A interferência da Rússia na Ucrânia contribuiu bastante para a drástica deterioração das relações entre a Rússia e seus parceiros internacionais, incluindo a União Europeia e os Estados Unidos, tendo ambos determinado sanções contra as ações da Rússia na Ucrânia. Embora o conflito na Ucrânia tenha acobertado preocupações sobre a escalada da repressão na Rússia, vários atores aumentaram sua crítica pública sobre o desempenho doméstico da Rússia, condenando a nova legislação restritiva e o clima hostil contra os defensores de direitos humanos e ativistas da sociedade civil.

Em fevereiro de 2014, o Comitê Olímpico Internacional (COI) pressionou as autoridades russas para que investigassem  os salários em atraso devidos aos trabalhadores migrantes envolvidos nos preparativos para os Jogos Olímpicos de Inverno de Sochi de 2014, mas deixou de condenar a lei anti-LGBT de 2013, apesar da proibição de discriminação constante da Carta Olímpica.

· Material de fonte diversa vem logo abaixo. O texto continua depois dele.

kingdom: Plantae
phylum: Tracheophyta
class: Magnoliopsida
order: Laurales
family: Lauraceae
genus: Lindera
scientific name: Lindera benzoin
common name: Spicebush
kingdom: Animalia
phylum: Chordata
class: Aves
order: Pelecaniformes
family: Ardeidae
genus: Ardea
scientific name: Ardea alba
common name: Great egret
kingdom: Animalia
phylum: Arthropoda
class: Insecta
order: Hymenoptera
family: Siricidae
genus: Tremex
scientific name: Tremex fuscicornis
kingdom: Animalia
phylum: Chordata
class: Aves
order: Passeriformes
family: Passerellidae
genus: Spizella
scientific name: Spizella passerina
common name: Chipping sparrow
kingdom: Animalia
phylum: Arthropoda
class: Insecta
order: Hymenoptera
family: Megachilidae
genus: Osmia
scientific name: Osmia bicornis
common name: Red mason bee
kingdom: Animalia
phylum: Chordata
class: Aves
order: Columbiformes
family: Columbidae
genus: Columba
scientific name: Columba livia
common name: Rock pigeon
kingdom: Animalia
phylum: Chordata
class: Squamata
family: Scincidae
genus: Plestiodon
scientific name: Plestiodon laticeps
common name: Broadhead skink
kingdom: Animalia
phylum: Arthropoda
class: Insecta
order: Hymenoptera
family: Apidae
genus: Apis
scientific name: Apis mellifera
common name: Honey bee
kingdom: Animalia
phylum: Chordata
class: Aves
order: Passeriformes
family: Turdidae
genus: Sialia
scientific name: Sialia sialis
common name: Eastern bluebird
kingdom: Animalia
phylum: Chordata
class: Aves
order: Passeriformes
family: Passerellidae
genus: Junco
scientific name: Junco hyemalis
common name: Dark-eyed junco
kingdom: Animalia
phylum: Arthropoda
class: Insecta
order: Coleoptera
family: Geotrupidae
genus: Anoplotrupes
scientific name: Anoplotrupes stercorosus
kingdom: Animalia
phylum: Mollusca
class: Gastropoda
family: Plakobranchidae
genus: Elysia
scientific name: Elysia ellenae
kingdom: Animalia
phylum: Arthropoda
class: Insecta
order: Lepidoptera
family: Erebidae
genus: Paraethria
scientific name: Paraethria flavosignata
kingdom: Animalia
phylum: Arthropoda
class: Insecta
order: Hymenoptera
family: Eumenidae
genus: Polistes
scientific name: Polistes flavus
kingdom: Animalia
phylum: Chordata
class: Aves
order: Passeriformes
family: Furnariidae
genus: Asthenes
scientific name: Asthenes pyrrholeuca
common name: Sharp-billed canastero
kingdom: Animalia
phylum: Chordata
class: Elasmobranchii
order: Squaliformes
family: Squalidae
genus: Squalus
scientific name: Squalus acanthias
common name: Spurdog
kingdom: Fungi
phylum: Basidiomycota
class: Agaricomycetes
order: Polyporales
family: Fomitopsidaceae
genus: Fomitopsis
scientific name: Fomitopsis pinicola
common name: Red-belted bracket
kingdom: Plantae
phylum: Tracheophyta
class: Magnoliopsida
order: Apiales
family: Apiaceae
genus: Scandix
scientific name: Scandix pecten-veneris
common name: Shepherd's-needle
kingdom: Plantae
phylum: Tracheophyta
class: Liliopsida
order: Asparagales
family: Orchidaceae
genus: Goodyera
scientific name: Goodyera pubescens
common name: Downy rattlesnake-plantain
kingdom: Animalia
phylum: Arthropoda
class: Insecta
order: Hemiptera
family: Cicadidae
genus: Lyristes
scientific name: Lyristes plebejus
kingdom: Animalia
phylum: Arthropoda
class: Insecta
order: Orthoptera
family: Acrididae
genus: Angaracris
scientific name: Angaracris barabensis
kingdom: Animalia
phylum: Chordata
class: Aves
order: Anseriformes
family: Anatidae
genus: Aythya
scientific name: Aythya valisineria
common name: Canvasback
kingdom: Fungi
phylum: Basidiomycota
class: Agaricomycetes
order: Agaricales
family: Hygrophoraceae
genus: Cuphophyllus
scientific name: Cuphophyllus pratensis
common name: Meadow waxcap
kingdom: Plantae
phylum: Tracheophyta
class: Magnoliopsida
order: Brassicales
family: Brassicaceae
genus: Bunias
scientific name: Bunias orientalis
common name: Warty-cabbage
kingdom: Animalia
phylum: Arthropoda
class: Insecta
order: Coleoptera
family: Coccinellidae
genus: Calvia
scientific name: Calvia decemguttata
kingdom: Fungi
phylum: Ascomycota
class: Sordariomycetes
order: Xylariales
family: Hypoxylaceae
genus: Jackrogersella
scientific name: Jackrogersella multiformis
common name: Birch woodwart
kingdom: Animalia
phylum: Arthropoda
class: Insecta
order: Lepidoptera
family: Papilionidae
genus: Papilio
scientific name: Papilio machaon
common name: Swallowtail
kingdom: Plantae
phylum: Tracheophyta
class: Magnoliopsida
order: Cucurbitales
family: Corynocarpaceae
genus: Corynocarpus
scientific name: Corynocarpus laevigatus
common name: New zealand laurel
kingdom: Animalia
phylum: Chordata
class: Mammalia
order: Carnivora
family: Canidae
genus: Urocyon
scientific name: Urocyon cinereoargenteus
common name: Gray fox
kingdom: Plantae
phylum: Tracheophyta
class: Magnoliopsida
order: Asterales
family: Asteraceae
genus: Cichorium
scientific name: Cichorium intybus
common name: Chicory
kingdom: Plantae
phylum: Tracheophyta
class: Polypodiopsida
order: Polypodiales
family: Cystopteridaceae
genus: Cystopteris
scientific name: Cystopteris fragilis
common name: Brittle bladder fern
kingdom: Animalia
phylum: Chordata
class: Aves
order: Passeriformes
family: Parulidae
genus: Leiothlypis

Em maio, o comissário de direitos humanos do Conselho da Europa observou que a pressão sobre os jornalistas independentes na Rússia havia aumentado.

Em 3 de junho, a Assembleia Parlamentar da Relatoria do Conselho da Europa sobre os defensores dos direitos humanos expressou pesar sobre a contínua repressão aos defensores e da sociedade civil e o fato de que a Rússia não cumpriu suas promessas de rever a lei de "agentes estrangeiros".

O promotor do Tribunal Penal Internacional continuou a monitorar as investigações russas e da Geórgia sobre os crimes cometidos durante o conflito Geórgia-Rússia sobre a Ossétia do Sul em 2008.